The audio DVD standard.

In addition to improved anti-aliasing and energy defocusing handling, the 96,000 Hz sample rate is part of the new, emerging digital audio standard, used in present-day recording studios, consumer PCs (e.g., the new Sound Blaster Audigy cards), and the audio DVD format.

For the sampling theorem to apply exactly, each sampled amplitude value must exactly equal the true signal amplitude at the sampling instant. Real ADCs do not achieve this level of perfection. Normally, a fixed number of bits (binary digits) is used to represent a sample value. Therefore, the infinite set of values possible in the analog signal is not available for the samples. In fact, if there are R bits in each sample, exactly 2R sample values are possible. For high-fidelity applications, such as archival copies of analog recordings, 24 bits per sample or a so-called 24-bit resolution, should be used. The difference between the analog signal and the closest sample value is known as quantization error. Since it can be regarded as noise added to an otherwise perfect sample value, it is also often called quantization noise. The effect of quantization noise is to limit the precision with which a real sampled signal can represent the original analog signal. This inherent limitation of the ADC process is often expressed as a Signal-to-Noise ratio (SNR), the ratio of the average power in the analog signal to the average power in the quantization noise. In terms of the dB scale, the quantization SNR for uniformly spaced sample levels increases by about 6 dB for each bit used in the sample. For ADCs using R bits per sample and uniformly spaced quantization levels, SNR = 6R - 5 (approximately). Thus, for 16-bit encoding about 91 dB is possible. It is 20 to 30 dB better than the 60 dB to 70 dB that can be achieved in analog audio cassette players using special noise reduction techniques. A 24-bit encoding yields a theoretical SNR of 138 dB, which is only limited by the electronics of the hardware itself.

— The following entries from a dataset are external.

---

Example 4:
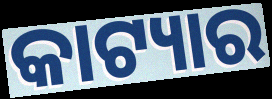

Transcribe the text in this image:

କାଟ୍ୟାର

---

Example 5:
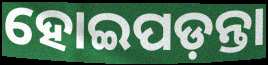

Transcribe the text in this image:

ହୋଇପଡ଼ନ୍ତା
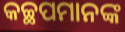
କଚ୍ଛପମାନଙ୍କ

Simply put, aliasing is a kind of sampling confusion that can occur during the digitization process. It is a direct consequence of violating the sampling theorem. The highest frequency in a sampling system must not be higher than the Nyquist frequency. With higher audio frequencies, the sampler continues to produce samples above Nyquist at a fixed rate, but the samples will create false information in the form of alias frequencies. In practice, aliasing can and should be overcome. The solution is rather straightforward. The input signal must be band-limited with a low-pass (anti-aliasing) filter that provides significant attenuation at the Nyquist frequency. The most "archetypal" anti-aliasing filter will have "brick-wall" characteristics with instantaneous attenuation and a very steep slope. This results in unwanted ringing-type effects and should be avoided. In practice, our system should use an oversampling (see below) A/D converter with a mild low-pass filter, high initial sampling frequency, and decimation processing to prevent output sampling frequency.

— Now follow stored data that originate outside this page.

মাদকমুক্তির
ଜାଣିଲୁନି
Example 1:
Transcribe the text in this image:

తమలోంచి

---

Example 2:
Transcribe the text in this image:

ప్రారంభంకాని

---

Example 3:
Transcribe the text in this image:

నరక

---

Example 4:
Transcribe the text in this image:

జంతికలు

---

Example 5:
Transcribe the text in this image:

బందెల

Dither is a small amount of noise added to the audio signal before sampling. This causes the audio signal to shift with respect to quantization levels. Quantization error is thus decorelated from the signal and the effects of the quantization error become negligible. Dither does not prevent the quantization error; instead, it allows the system to encode amplitudes smaller than the least significant bit.

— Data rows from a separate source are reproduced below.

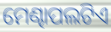
ମେଣ୍ଢାପଲଟିଏ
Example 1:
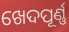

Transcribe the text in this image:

ଖେଦପୂର୍ଣ୍ଣ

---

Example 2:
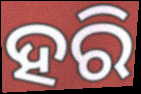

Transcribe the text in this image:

ହରି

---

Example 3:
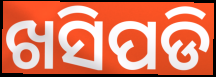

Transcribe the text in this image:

ଖସିପଡି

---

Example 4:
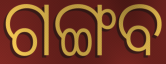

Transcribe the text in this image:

Oversampling is another technique aimed at improving the results of the digitization process. As noted above, a brick-wall filter may produce unwanted acoustic effects. In oversampling A/D conversion, the input signal is first passed through a mild low-pass filter, which provides sufficient attenuation at high frequencies. To extend the Nyquist frequency, the signal is then sampled at a high frequency and quantized. Afterwards, a digital low-pass filter is used to reduce the sampling frequency and prevent aliasing when the output of the digital filter (e.g. an interpolating, phase linear "FIR" filters) downsampled to achieve the desired output sampling frequency (e.g., 44,100 Hz). In addition to eliminating unwanted effects of a brick-wall analog filter, oversampling helps achieve increased resolution by extending the spectrum of the quantization error far beyond the audio base-band, rendering the in-band noise relatively insignificant.